On se lève au chant de l’oiseau, toutes les chanteuses s’affaiblissent (12.4 b) parce que les vieillards dorment peu, ils sont souvent aussi matinaux que les pre­miers oiseaux du matin; d’autre part, les cordes vocales s’affaiblissant, la voix de­vient chevrotante.

Quand aussi on craint ce qui est haut (12.5 a, Darby) à cause du souffle et du coeur.

Tes cheveux blanchiront comme l’aubé­pine en fleur (12.5b, français courant), c’est clair, comme généralement les in­convénients qui peuvent apporter une note poétique.

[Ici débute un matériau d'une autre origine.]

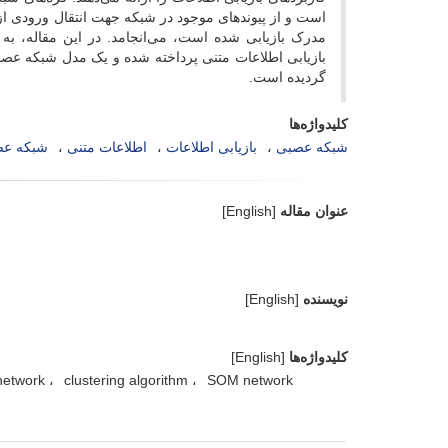
است و از پیوندهای موجود در شبکه جهت انتقال ورودی از 
گردیده است.
کلیدواژه‌ها
شبکه عصبی
بازیابی اطلاعات
اطلاعات متنی
شبکه عص
عنوان مقاله
[English]
نویسنده
[English]
کلیدواژه‌ها
[English]
 network
clustering algorithm
SOM network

La sauterelle devient pesante (12.5 c). C’est le jeune qui est une sauterelle, l’enfant; infatigable, il court et il saute sans répit. Mais il deviendra pesant, lent à se mouvoir.

La câpre n’a plus d’effet (12.5d). Ce condiment stimule l’appétit et les sens, mais l’un et l’autre s’affaibliront.

L’homme s’en va vers sa maison d’éter­nité, et déjà les pleureuses rôdent dans la rue (12.5 e). Pendant la jeunesse, la mort surprend, mais quand on arrive au dé­clin, les professionnelles de la mort savent, et elles attendent l’heure de ga­gner leur vie.

Le cordon d’argent se détache, le globe d’or se casse (12.6 a). Ce sont des métaux précieux dans des objets anciens et fra­giles. Il est question de la valeur et de la fragilité de la vie.

La jarre se brise sur la source, et la roue se casse sur la citerne (12.6 b). La cruche brisée et la poulie cassée ne permettent plus de puiser l’eau nécessaire à la vie: après la mort, l’air ne circule plus entre la poitrine et l’extérieur.

Avant que la poussière retourne à la terre, comme elle y était, et que l’esprit re­tourne à Dieu qui l’a donné (12.7). Cette image est habituelle pour désigner la mort physique. La conclusion est impor­tante; elle parle de la finalité de la vie terrestre.